Le plus beau, c'est que nos machines sont devenues tellement gourmandes et complexes, avec des normes de plus en plus difficiles à appliquer (temps de travail limité lié aux vibrations, au bruit, à la capacité des batteries, à l'humidité du sol...), que les outils manuels en deviennent plus efficaces par leur simplicité.
Je peux parler de nos clients élagueurs qui me parlent du travail au sol à la hache et à la serpe, en me certifiant aller aussi vite qu'avec une tronçonneuse sans tous les inconvénients.
Mais aussi des viticulteurs et viticultrices qui fauchent dans leurs vignes et défient quiconque d'aller aussi vite qu'eux (sans blesser les ceps) à la débroussailleuse.
Ou encore des maraîchers en zones montagneuses, où machines et animaux passent difficilement tous les mois de l'année pour pouvoir travailler : la houe ne les laisse jamais tomber.
Tableau : George Faulkner Wetherbee - The Harvest Moon
PS : Attention, je ne veux pas être passéiste ici.
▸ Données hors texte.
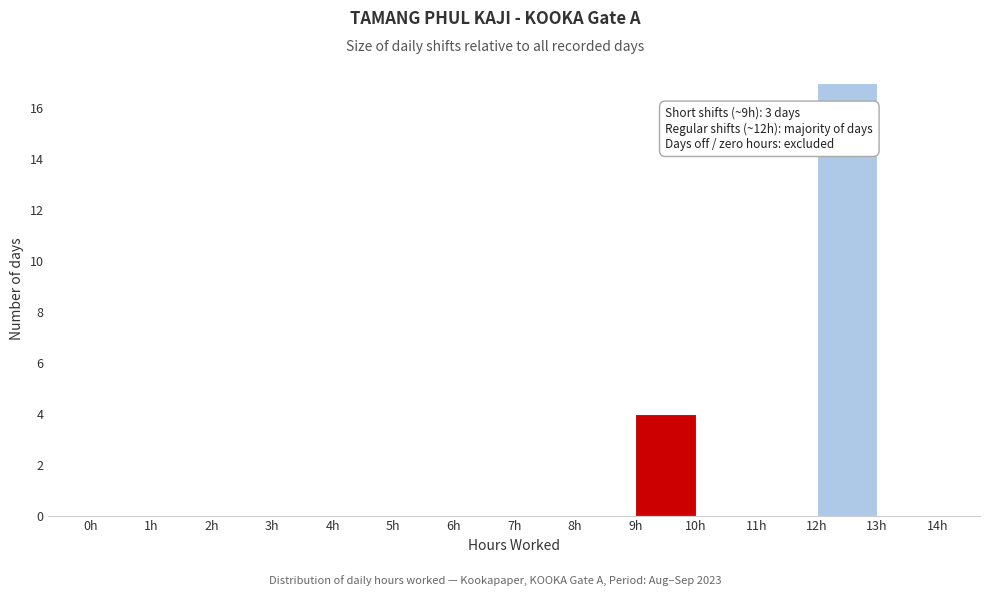

Over which range of the x-axis is the bar tallest?

12 to 13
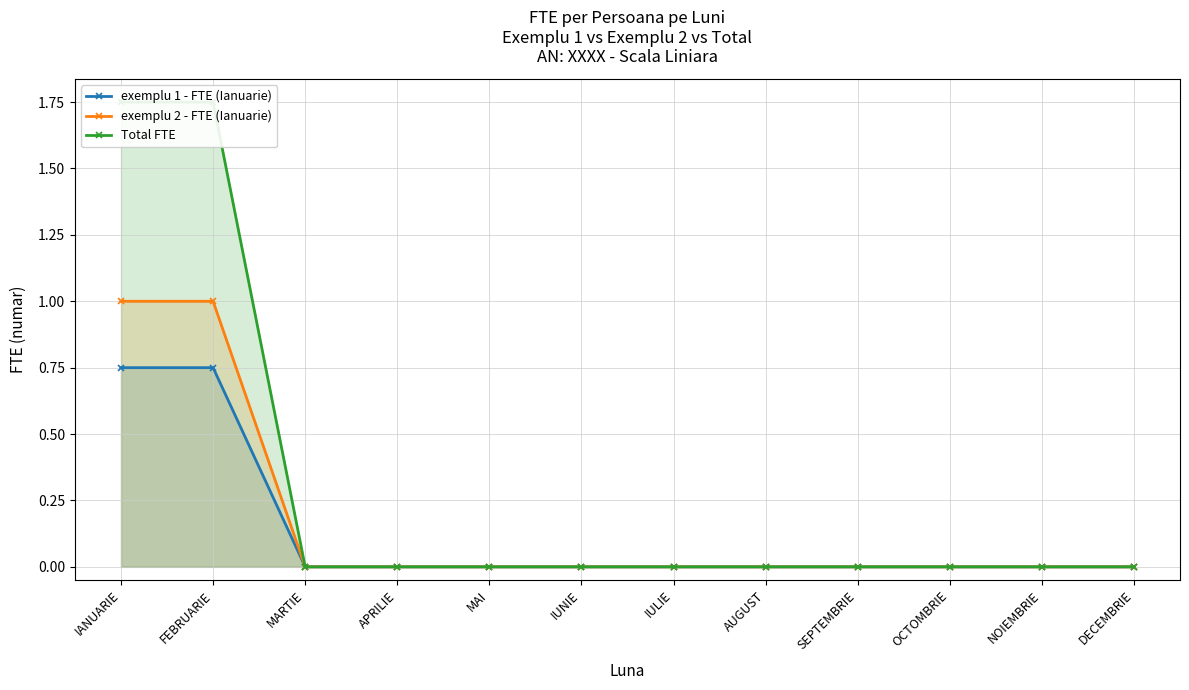

True or false: Total FTE and exemplu 1 - FTE (Ianuarie) intersect in this chart.

False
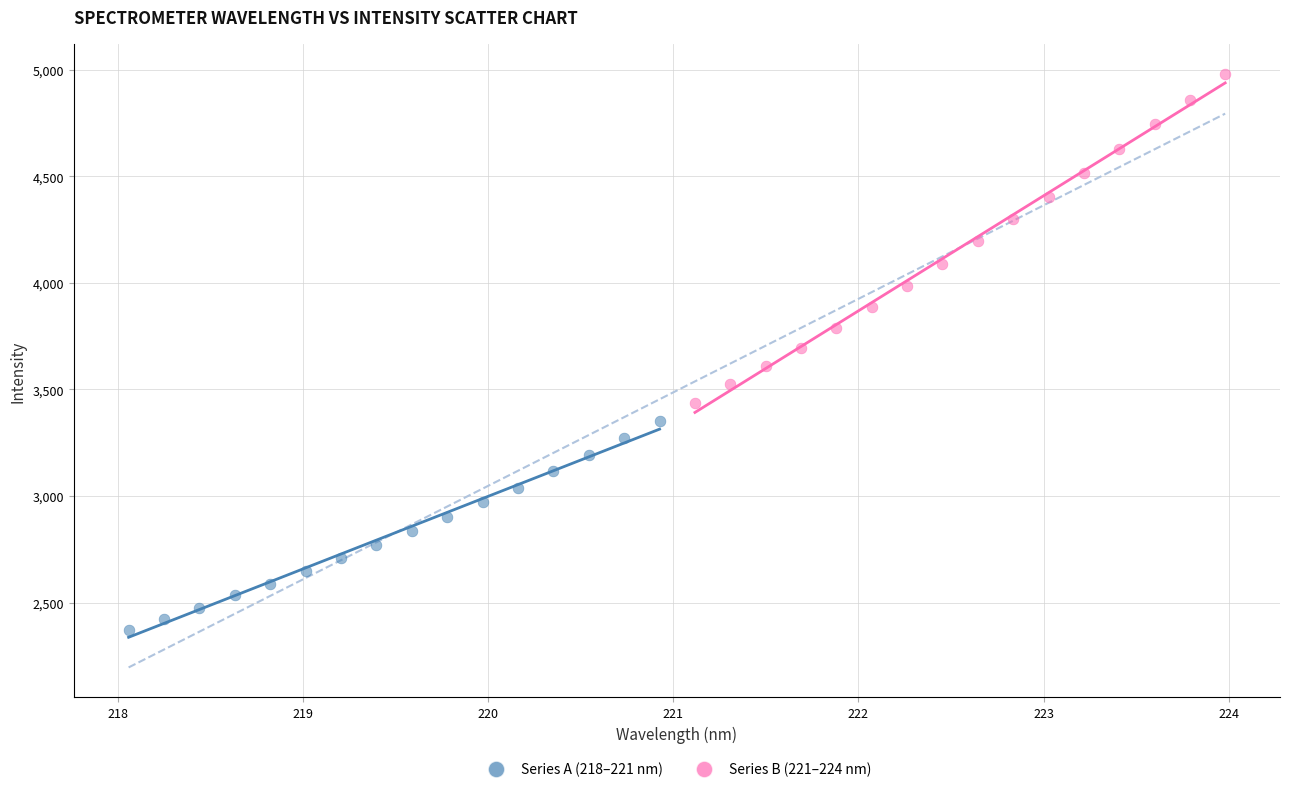

Which series has the widest spread of Y values?

Series B (221–224 nm)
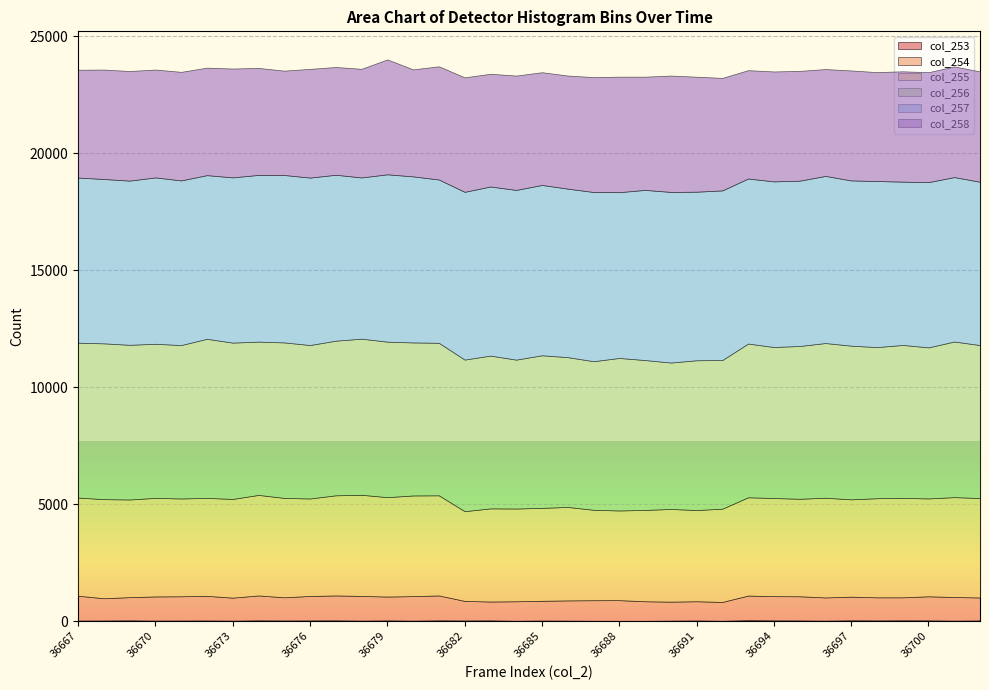

True or false: col_257 and col_255 cross at least once.

False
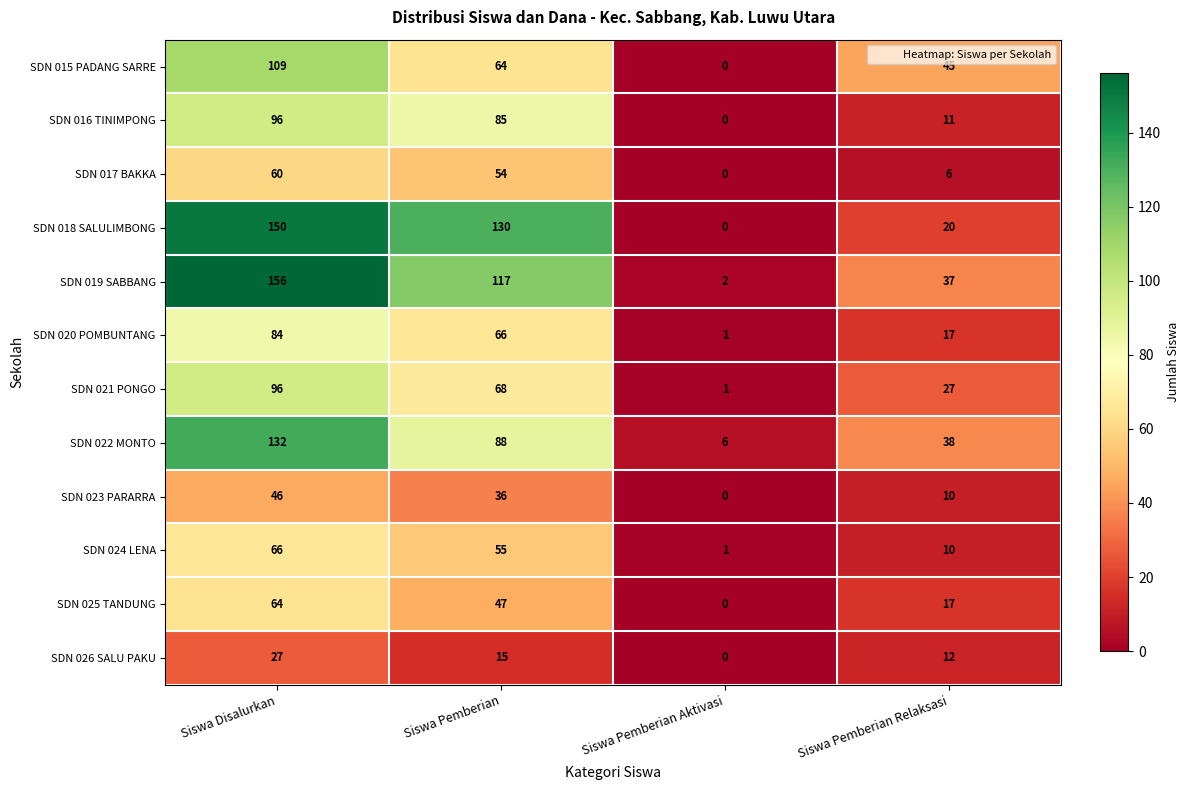

Which category has the lowest value in the SDN 024 LENA series?

Siswa Pemberian Aktivasi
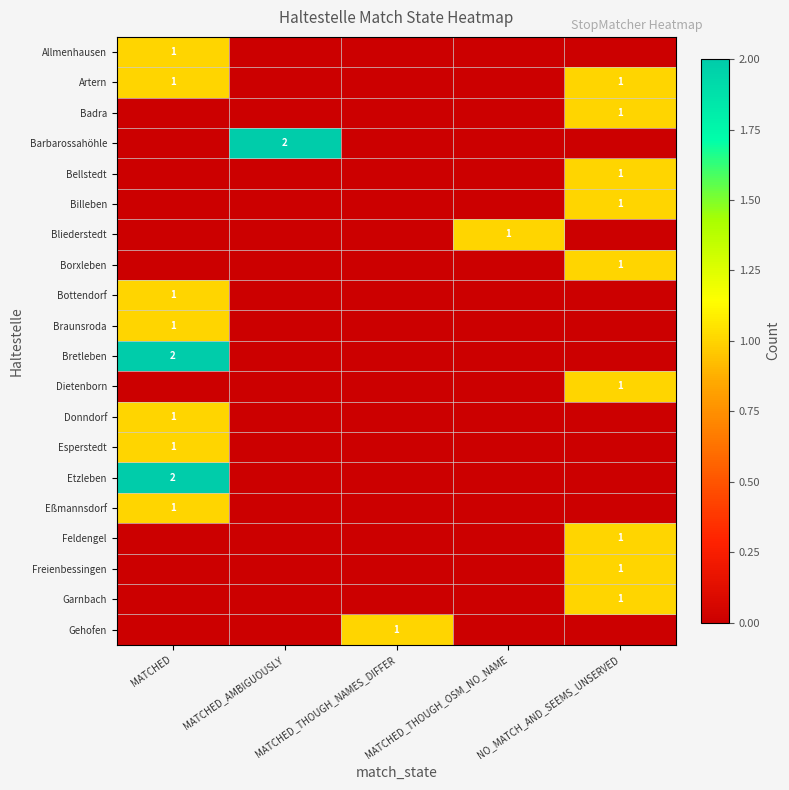

Is the value of Eßmannsdorf at MATCHED_THOUGH_NAMES_DIFFER greater than the value of Billeben at MATCHED_THOUGH_NAMES_DIFFER?

No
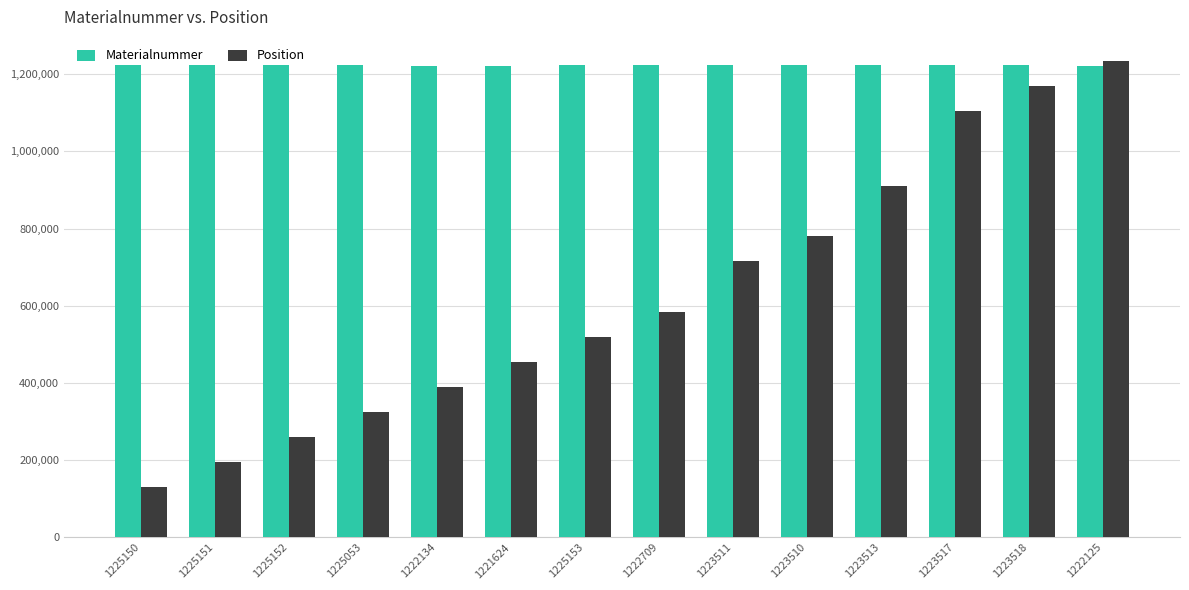

At which category does the chart reach its minimum across all series?

1225150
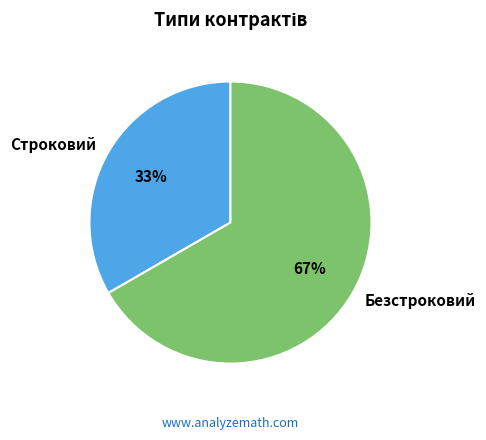

Rank the categories by value from highest to lowest.

Безстроковий, Строковий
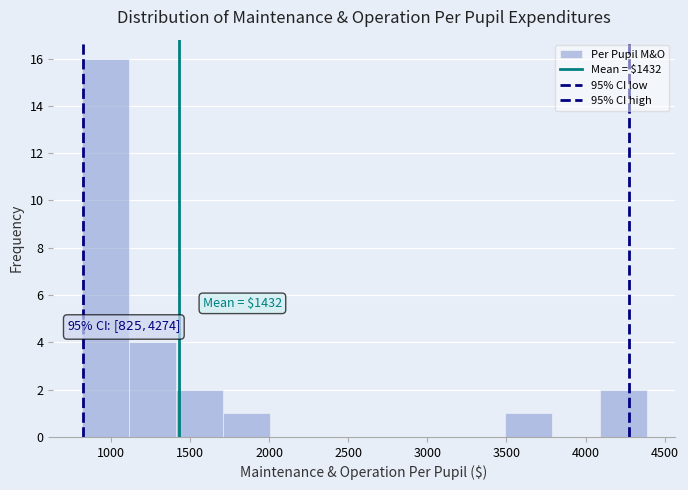

Which range on the x-axis has the tallest bar?

800 to 1100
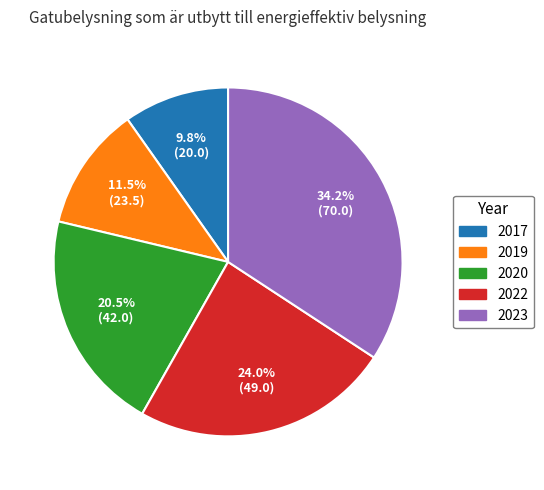

Count the number of slices in the pie.

5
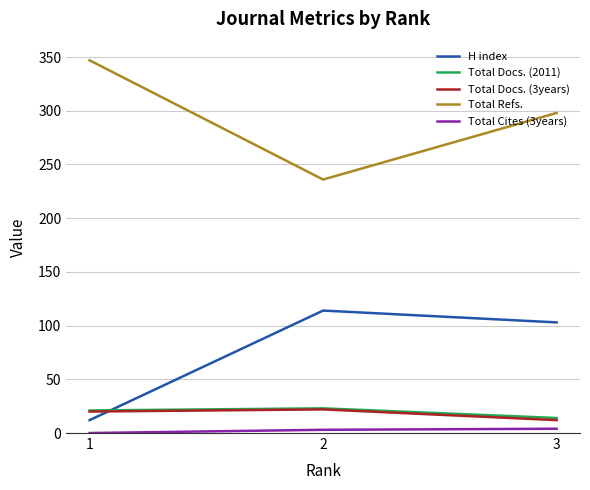

Which category has the lowest value in the Total Docs. (3years) series?

3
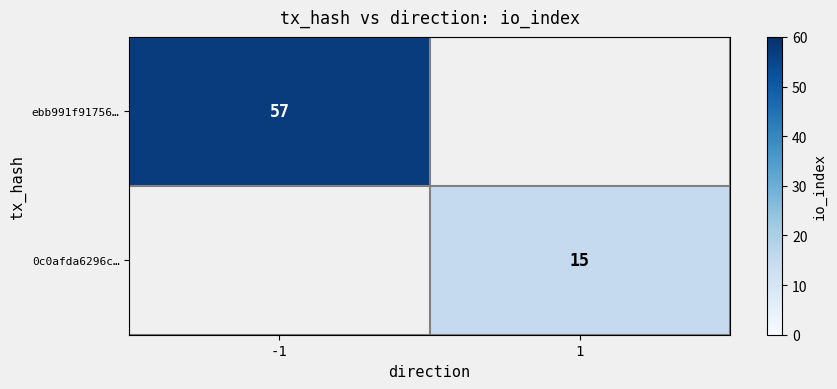

Count the number of data series in this chart.

2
Je suis simplement convaincu qu'avec toutes les avancées des 2 derniers siècles sur la santé, la philosophie ou encore les sciences de la vie ; nous pourrions refaire un lien bénéfique avec les savoirs du passé, ne serait-ce que pour retrouver notre foi en le collectif, un équilibre naturel, une force insoupçonnée.